■ **Provided text**:

begin

Clad in orange foam thermal insulation, the 212-foot-long (64.6-meter) rocket rolled off NASA’s Pegasus barge Thursday morning on a transport cradle driven by a self-propelled mechanism that carefully drove the core stage the nearly half-mile distance from the Turn Basin to the south door of the VAB.
Ground teams took their time with the operation, moving the rocket along at a glacial pace after an issue with the self-propelled transporter delayed the start of the offload from the Pegasus barge by about three hours.
Finally, the rocket emerged at around 8:30 a.m. EDT (1230 GMT) Thursday from the Pegasus vessel, a specially-designed barge that once hauled external fuel tanks for space shuttles from their factory in New Orleans to the Florida launch site. NASA extended the length of the barge to 310 feet (94.4 meters) to fit the longer SLS core stage.
The Boeing-built core stage measures 27.6 feet (8.4 meters) in diameter, the same width as the shuttle external fuel tank. The gigantic core stage contains reservoirs that will hold more than 730,000 gallons of super-cold liquid hydrogen and liquid oxygen propellants for launch.
Four Aerojet Rocketdyne RS-25 engines are affixed to the rear of the core stage. All four engines are veterans of multiple space shuttle missions.
Engineers test-fired the four RS-25 engines for eight minutes March 18 at the Stennis Space Center in Mississippi, the same duration they will burn during a real launch. The hot fire was a final development test intended to iron out any glaring issues on the core stage before the first SLS test flight, known as Artemis 1.
Officials at Kennedy are eager to start working with the core stage inside the VAB. The two 177-foot-tall (54-meter) solid rocket boosters for the first SLS test flight, supplied by Northrop Grumman, are fully stacked on the rocket’s mobile launch platform in High Bay 3 inside the Vehicle Assembly Building.
With the core stage now at Kennedy, technicians will complete refurbishment of the rocket’s foam and cork insulation, which suffered some expected damage after the eight-minute RS-25 engine test-firing last month. Ground teams at Kennedy will also install ordnance to be used on the rocket’s flight termination system, which would activate to destroy the rocket if it flew off course and threatened the public during launch.
NASA aims to be ready by the end of May to rotate the rocket vertical and lift it by crane into High Bay 3. A crane operator will carefully lower the core stage in between the two SLS solid rocket boosters.

end

■ **Set of tasks**:
• A. In the core stage passage, reproduce the text from "Clad in orange" up to and including "SLS core stage.", substituting "Atlas" for "Pegasus".
• B. Express the lines of the records from the line with "text A miña experienza [118, 147, 1122, 198]" up to and including the line with "text C)-Alá teñen" as a numbered list, omitting any blank lines.
The text and the records are separate material.

■ **Supplied entries**:
begin

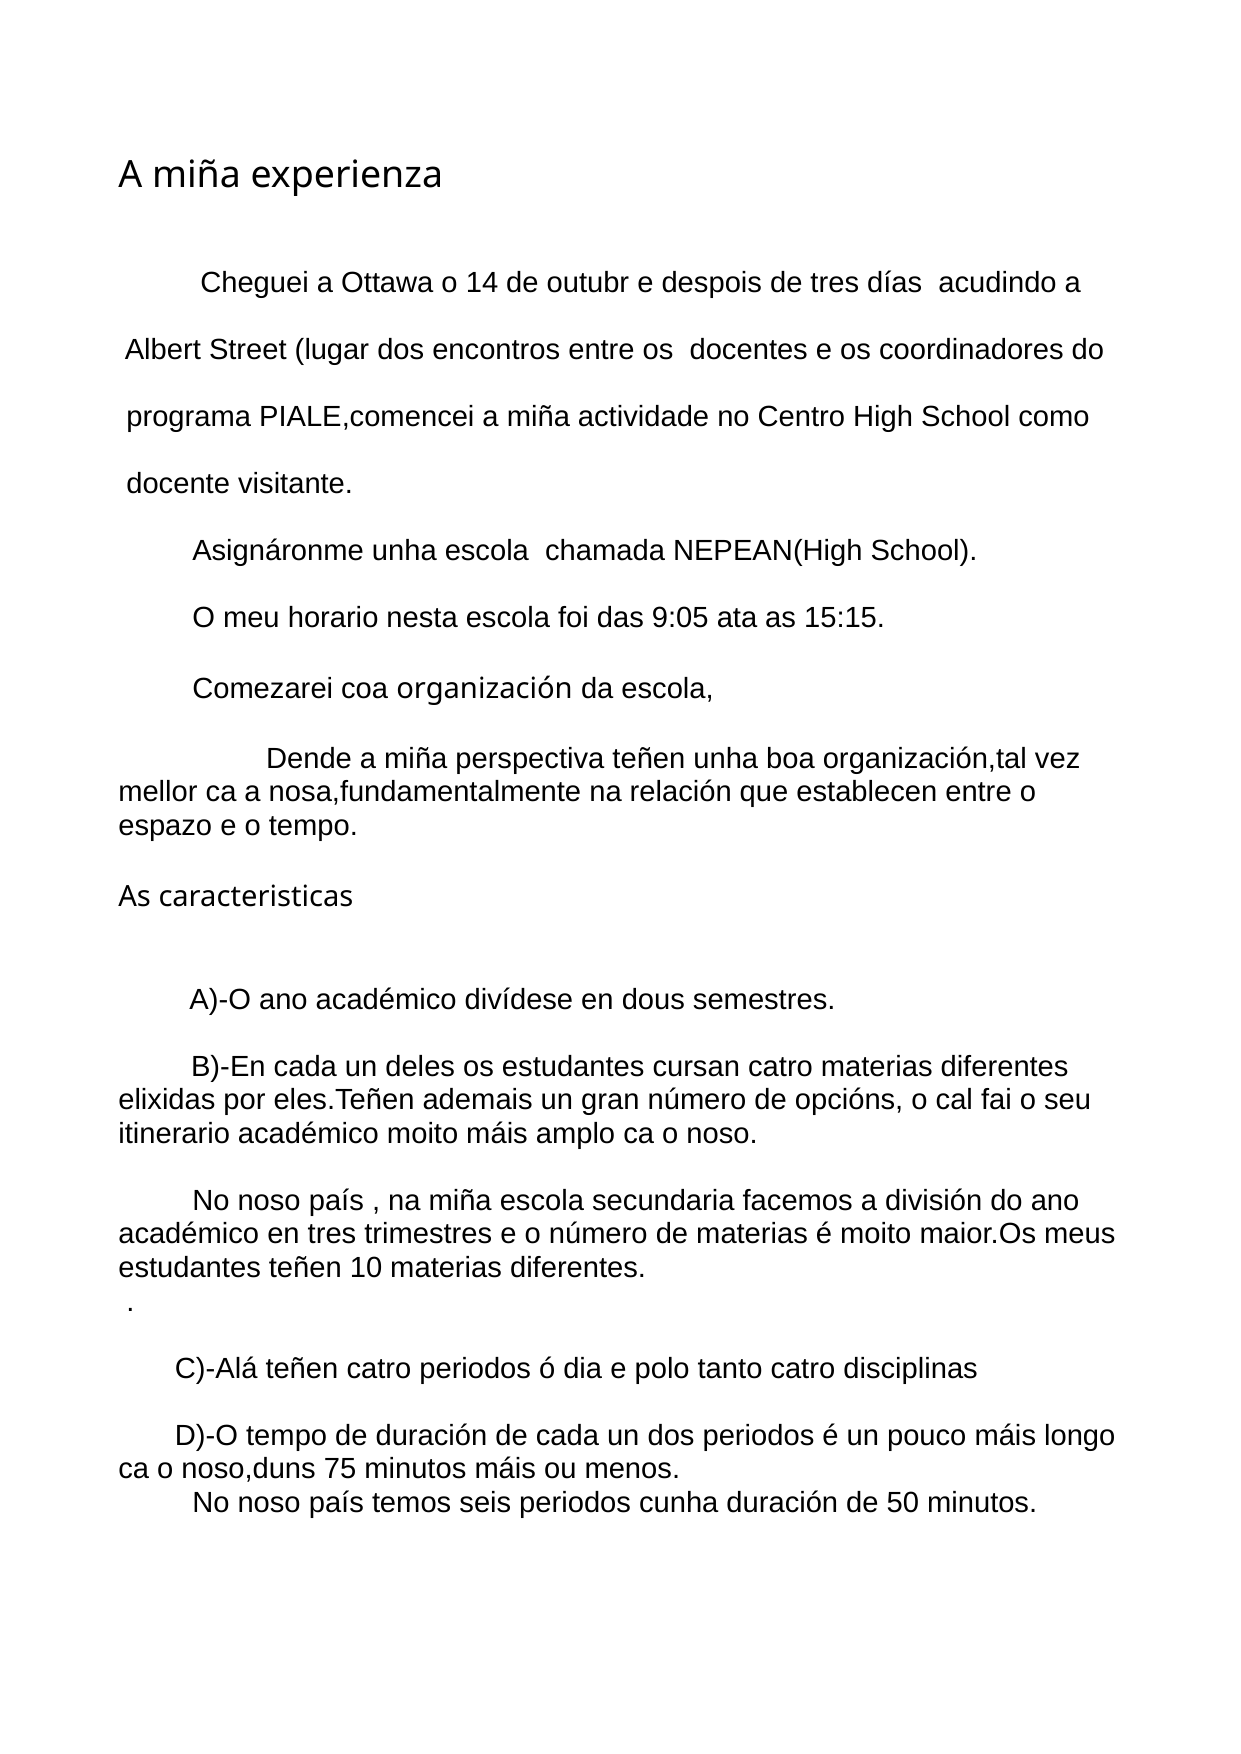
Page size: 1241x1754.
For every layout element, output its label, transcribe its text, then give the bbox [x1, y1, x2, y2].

text A miña experienza [118, 147, 1122, 198]
text As caracteristicas [118, 875, 1122, 914]
text A)-O ano académico divídese en dous semestres. [118, 982, 1122, 1015]
text C)-Alá teñen catro periodos ó dia e polo tanto catro disciplinas [118, 1351, 1122, 1384]
text Dende a miña perspectiva teñen unha boa organización,tal vez mellor ca a nosa,fundamentalmente na relación que establecen entre o espazo e o tempo. [118, 741, 1122, 841]
text Cheguei a Ottawa o 14 de outubr e despois de tres días acudindo a [118, 265, 1122, 298]
text B)-En cada un deles os estudantes cursan catro materias diferentes elixidas por eles.Teñen ademais un gran número de opcións, o cal fai o seu itinerario académico moito máis amplo ca o noso. [118, 1049, 1122, 1149]
text Asignáronme unha escola chamada NEPEAN(High School). [118, 533, 1122, 567]
text Albert Street (lugar dos encontros entre os docentes e os coordinadores do [118, 332, 1122, 366]
text programa PIALE,comencei a miña actividade no Centro High School como [118, 399, 1122, 433]
text . [118, 1283, 1122, 1317]
text docente visitante. [118, 466, 1122, 500]
text D)-O tempo de duración de cada un dos periodos é un pouco máis longo ca o noso,duns 75 minutos máis ou menos. [118, 1418, 1122, 1485]
text No noso país temos seis periodos cunha duración de 50 minutos. [118, 1485, 1122, 1518]
text O meu horario nesta escola foi das 9:05 ata as 15:15. [118, 600, 1122, 634]
text No noso país , na miña escola secundaria facemos a división do ano académico en tres trimestres e o número de materias é moito maior.Os meus estudantes teñen 10 materias diferentes. [118, 1183, 1122, 1283]
text Comezarei coa organización da escola, [118, 667, 1122, 707]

end

■ **The results**:
• A.
Clad in orange foam thermal insulation, the 212-foot-long (64.6-meter) rocket rolled off NASA’s Atlas barge Thursday morning on a transport cradle driven by a self-propelled mechanism that carefully drove the core stage the nearly half-mile distance from the Turn Basin to the south door of the VAB.
Ground teams took their time with the operation, moving the rocket along at a glacial pace after an issue with the self-propelled transporter delayed the start of the offload from the Atlas barge by about three hours.
Finally, the rocket emerged at around 8:30 a.m. EDT (1230 GMT) Thursday from the Atlas vessel, a specially-designed barge that once hauled external fuel tanks for space shuttles from their factory in New Orleans to the Florida launch site. NASA extended the length of the barge to 310 feet (94.4 meters) to fit the longer SLS core stage.

• B.
1. text A miña experienza [118, 147, 1122, 198]
2. text As caracteristicas [118, 875, 1122, 914]
3. text A)-O ano académico divídese en dous semestres. [118, 982, 1122, 1015]
4. text C)-Alá teñen catro periodos ó dia e polo tanto catro disciplinas [118, 1351, 1122, 1384]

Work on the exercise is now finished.